6.18.2008

Goodbye Cairo, hello paradise.

We joined up with our Intrepid group on Sunday. This seems to be a really great group: everyone has a good attitude about things, has a good sense of humor, and interesting life details to discuss. There are two pairs of Aussies (a mother-son pair and a husband-wife pair who found out through casual conversation that they live in the same town and have a mutual friend), a woman from England, three other Americans (a father-daughter duo and another woman), a Kiwi (who currently lives in Australia but quickly corrects you if you make the mistake of calling her an Aussie!), a woman from Guatamala (ask me to share with you my Guatamala story someday) and our trip leader, Tadas, is from Lithuania.

We left Cairo late Sunday night for Nuweiba, a resort town on the Red Sea. We had to take an overnight bus that left at 10:15pm. It was, to say the least, uncomfortable. Babies crying, people talking loudly on their cell phones, veeeeery cramped seats, lights that wouldn't turn off, security check points every hour or so, and a bus driver who couldn't quite figure out where he was supposed to drop us off. At about 6am, the bus came to a stop in the middle of what seemed to be nowhere. "Sawa Camp," he said. That's us! That's us? Where are we?

We got off the bus, unloaded our packs and as we stood and faced the sea, a man walked up and said "Sawa Camp?" "Ok," we replied, and followed him down a long dirt path that led to a sandy beach dotted with bungalows with concrete floors and walls and roofs made of dried palm leaves. He took us to a bungalow right on the edge of the beach, about 20 feet from the waves; it had a "deck" that extended from the front complete with a hammock in the corner. As a soft breeze blew across the sand, the sun crested over the Saudi Arabian mountains across the water. Ahhh, paradise. We had arrived.

The next day and a half consisted of reading, sleeping, swimming, eating and more reading.
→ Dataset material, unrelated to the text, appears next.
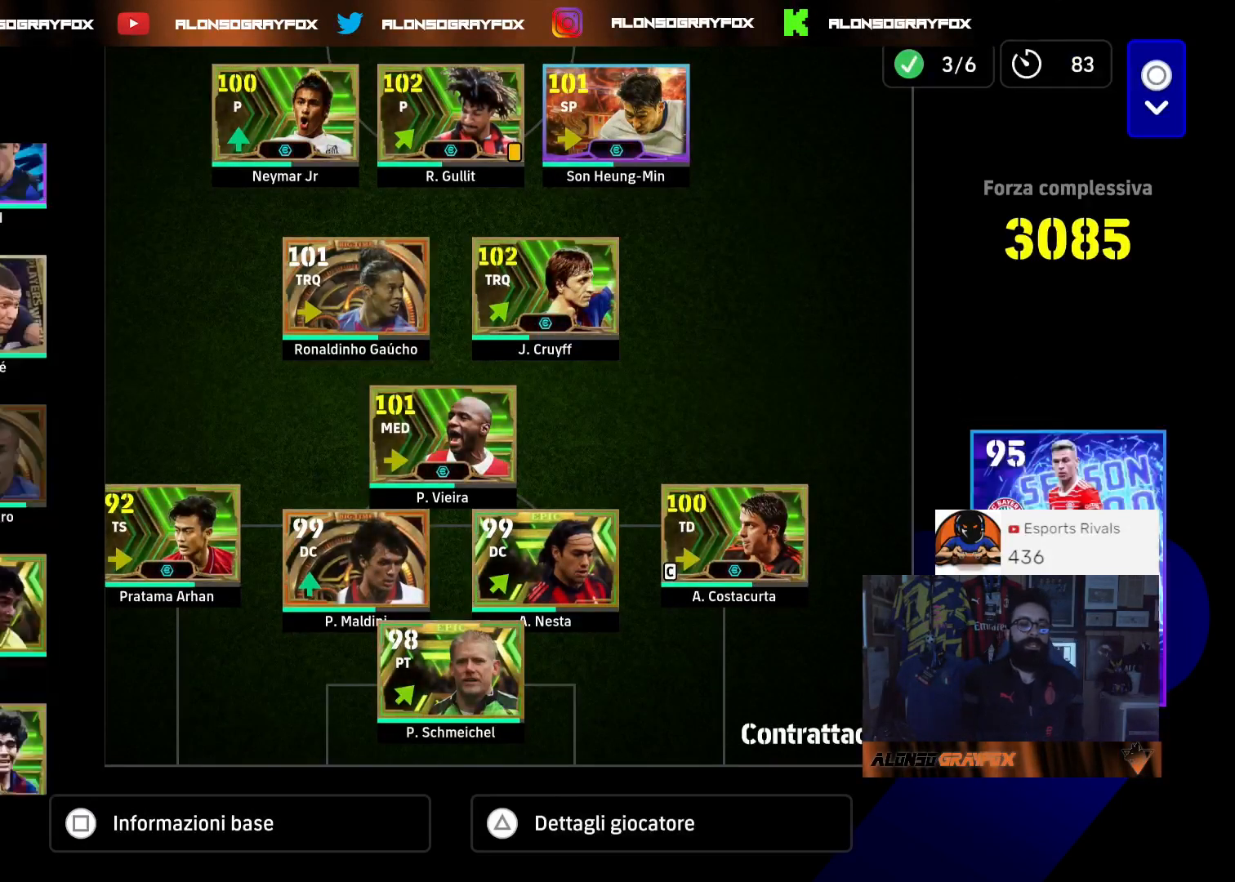
{"buttons": [], "left_stick": "center", "right_stick": "center", "events": [[33, "DPAD_DOWN", "up"], [133, "DPAD_DOWN", "down"], [267, "DPAD_DOWN", "up"]]}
In the evening the group gathered for dinner and then sat around drinking wine and beer, smoking a sheesha (a hooka) and getting to know each other better.
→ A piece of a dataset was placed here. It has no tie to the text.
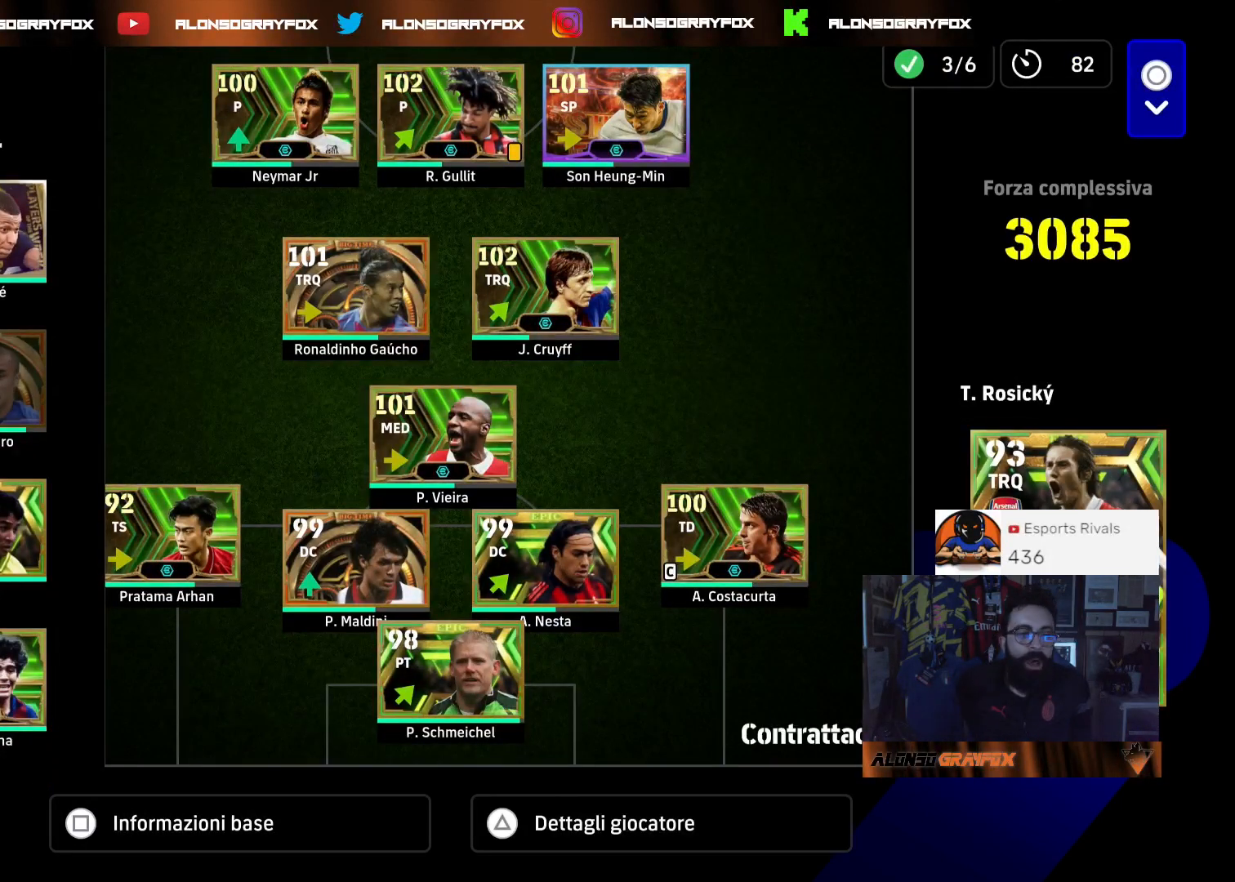
{"buttons": [], "left_stick": "center", "right_stick": "center", "events": []}
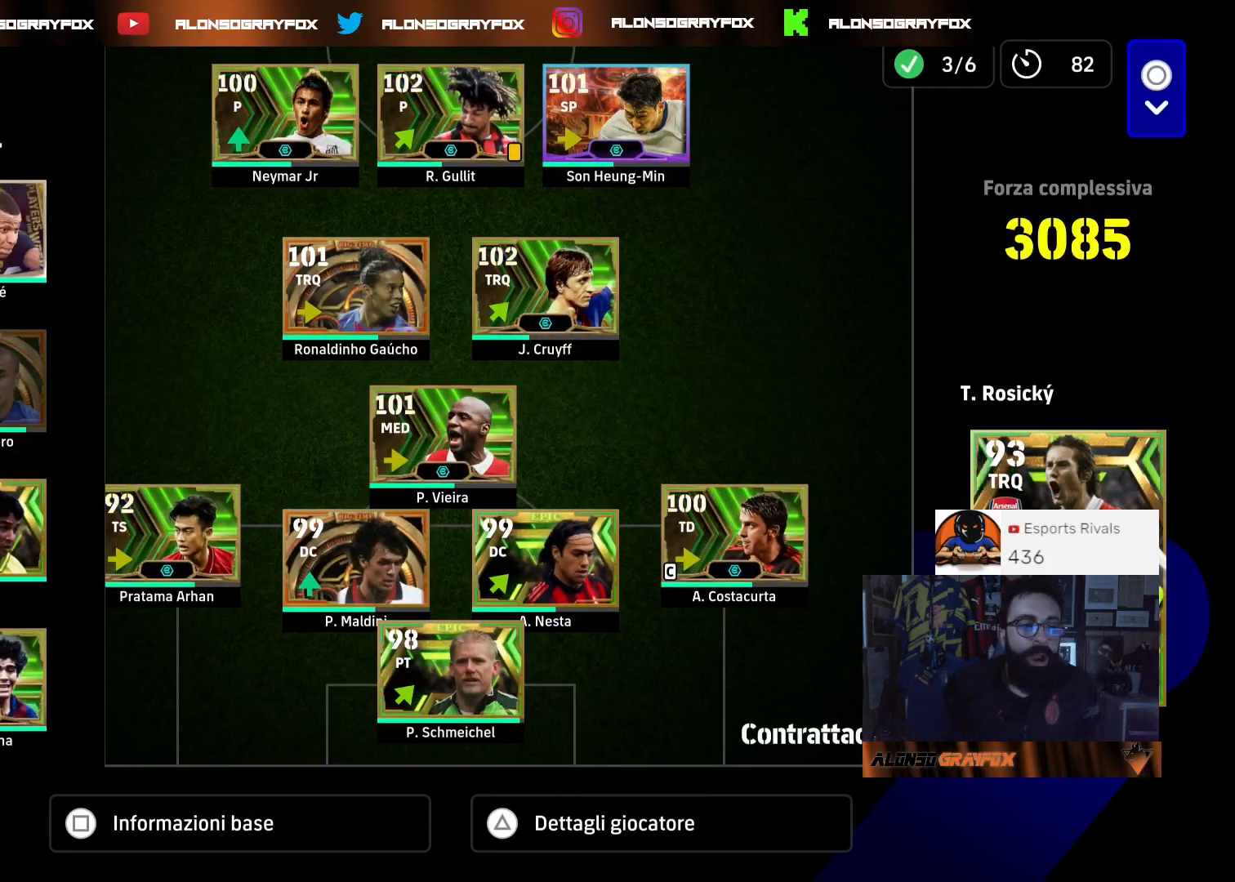
{"buttons": [], "left_stick": "center", "right_stick": "center", "events": []}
Some of us stayed up late into the night, and Michael took advantage of the evening to experiment with long exposure photography. The image on this post is a view of the sea and the camp owner's dog. Beautiful, no?
Yesterday we left around 1pm for the ferry that would take us to Jordan. It was supposed to leave at 2pm but it was late and we ended up leaving at...8pm. Whoa. Talk about fashionably late. Luckily everyone stayed in good spirits by reading, playing games and napping in the dingy crowded waiting station. I even taught Tadas how to play cribbage! At one point, Michael looked around and said, "Of the over 100 people in here, I think there are about 10 women, and 7 of them are in our group." Tadas thought that probably, since the ferry cost a considerable amount for an Egyptian (70 American Dollars), they were probably traveling to Jordan for temporary work and therefore, mostly men.

We arrived in Aquaba, Jordan, the only port to the Red Sea, yesterday evening around 10:30pm. Here in the Middle East, foreigners get the premium treatment--they let us board and disembark from the ferry first and gave us a comfortable bus ride to and from the waiting station and the ferry. And, true to form, a majority of the officials we came in contact with said "Welcome to Jordan" just like in Egypt. No, it's not exactly how we treat foreigners in the States, is it? Imagine if we were all so welcoming...it certainly makes a difference in one's perspective of the country.
In a few hours we'll head out for a ride through the Wadi Rum desert in a 4WD to see the landscape. We've been promised sand dunes and sites where Lawrence of Arabia presumably stayed. We've also been promised lots of heat. If the walk to this internet point is any indication, we're in for a broiler...
As I type this, the call to prayer has come over the loudspeakers that blare throughout each city five times a day, at 4:30am, 1:30pm, 4:30pm, 7:30pm and 9:30pm. It's a hauntingly beautiful sound that reminds Muslims of one of the five pillars of Islam, to pray every day 5 times to thank Allah (God) for their existence. It's really a cool thing to hear, not to mention that it's a special little reminder that we're not in Kansas anymore Toto.